Provided text:

Start of Block

T-Mobile’s Puerto Rico campaign was introduced with the slogan “Liberation has begun,” and the admonition to “break the rules” – that is, free yourself from the bondage of other corporations. As of mid-2015, the slogan has shifted to “The liberation continues.” By breaking other corporate rules, the “freedom” that T-Mobile promises can be achieved. The ads feature young people striking “fighter” poses, jumping, shouting into megaphones, raising fists rebelliously, and in general looking casually hip, while performing a revolutionary smackdown of other corporations that, unlike T-Mobile, were not “un-carriers.”

My instincts told me that it was important that the giant ad in Mayagüez featured an African American (or perhaps Afro-Caribbean) man. But as can be seen above on a Los Angeles billboard and below on a Puerto Rican web ad, the message of “freedom” achieved through a corporate-directed “rebellion” against other corporations is clearly pictured as transcultural.

It is impossible to overstate how dominant the word/concept “revolutionary” has become in contemporary commercial culture. While sitting with an espresso from Mesón, Puerto Rico’s home-grown fast-food chain, just outside Caribbean Cinema, I saw a TV ad for “Revolution Suits.” “Revoluciónate con estilo,” it said. Revolutionize yourself with style.

As research for my courses on the film and literature of revolutions, I recently watched Divergent. It is a poor film, but an instructive look at how “revolutionary” is being marketed to teens. That is, “they” want to force you into a box, a factional straitjacket. But those who break free can create a new world – if they are photogenic and able to use assault weapons, martial arts, and other items in an arsenal ranging from computer programming to knives or arrows.

End of Block

Provided data:

Start of Block

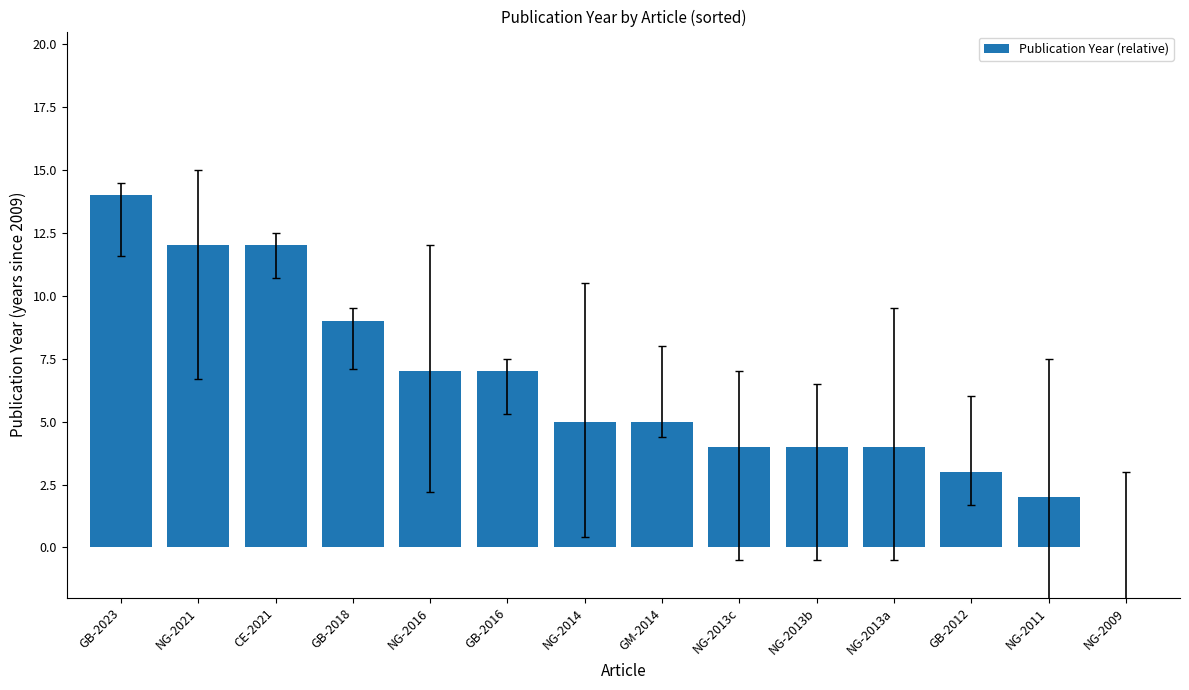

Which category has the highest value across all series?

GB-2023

End of Block
Start of Block

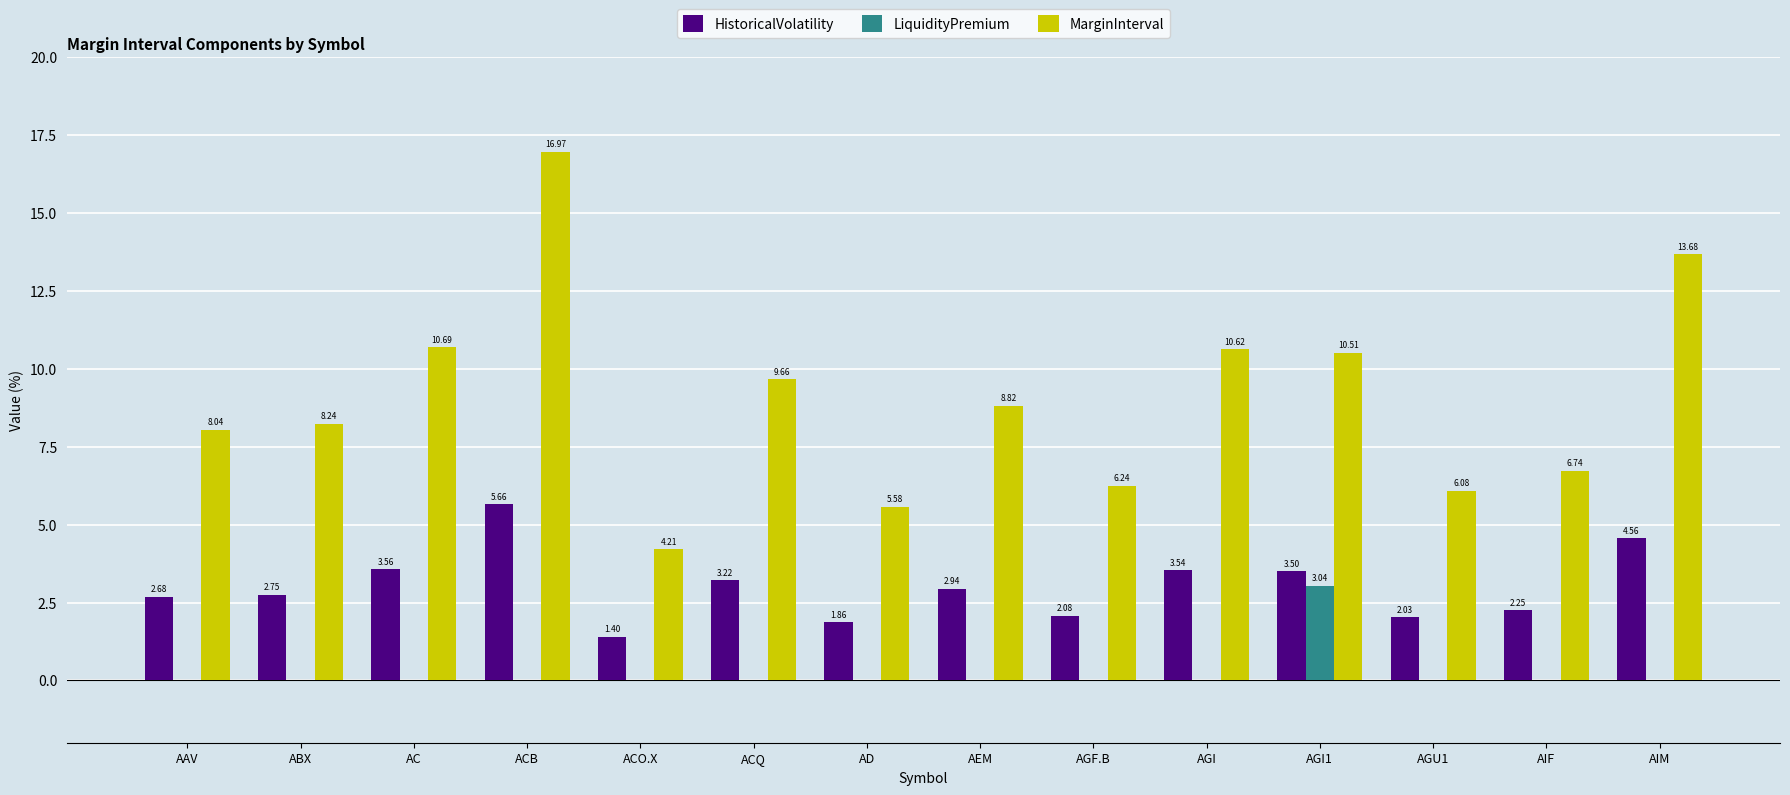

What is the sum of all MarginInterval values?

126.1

End of Block

Using the information:
- a) Say whether each statement agrees with the advertising text. Answer yes or no for each, quoting the words of the text that decide it.
(i) By mid-2015 the T-Mobile slogan had changed to "The liberation continues."
(ii) The giant ad in Mayagüez showed a young woman.
(iii) The writer judges Divergent to be an excellent film.
- b) Retype word for word the part of the advertising text starting at "It is impossible" and ending at "yourself with style.".

Responses for each task:
- a)
(i) Yes: "As of mid-2015, the slogan has shifted to “The liberation continues.”"
(ii) No: "the giant ad in Mayagüez featured an African American (or perhaps Afro-Caribbean) man"
(iii) No: "It is a poor film"

- b)
It is impossible to overstate how dominant the word/concept “revolutionary” has become in contemporary commercial culture. While sitting with an espresso from Mesón, Puerto Rico’s home-grown fast-food chain, just outside Caribbean Cinema, I saw a TV ad for “Revolution Suits.” “Revoluciónate con estilo,” it said. Revolutionize yourself with style.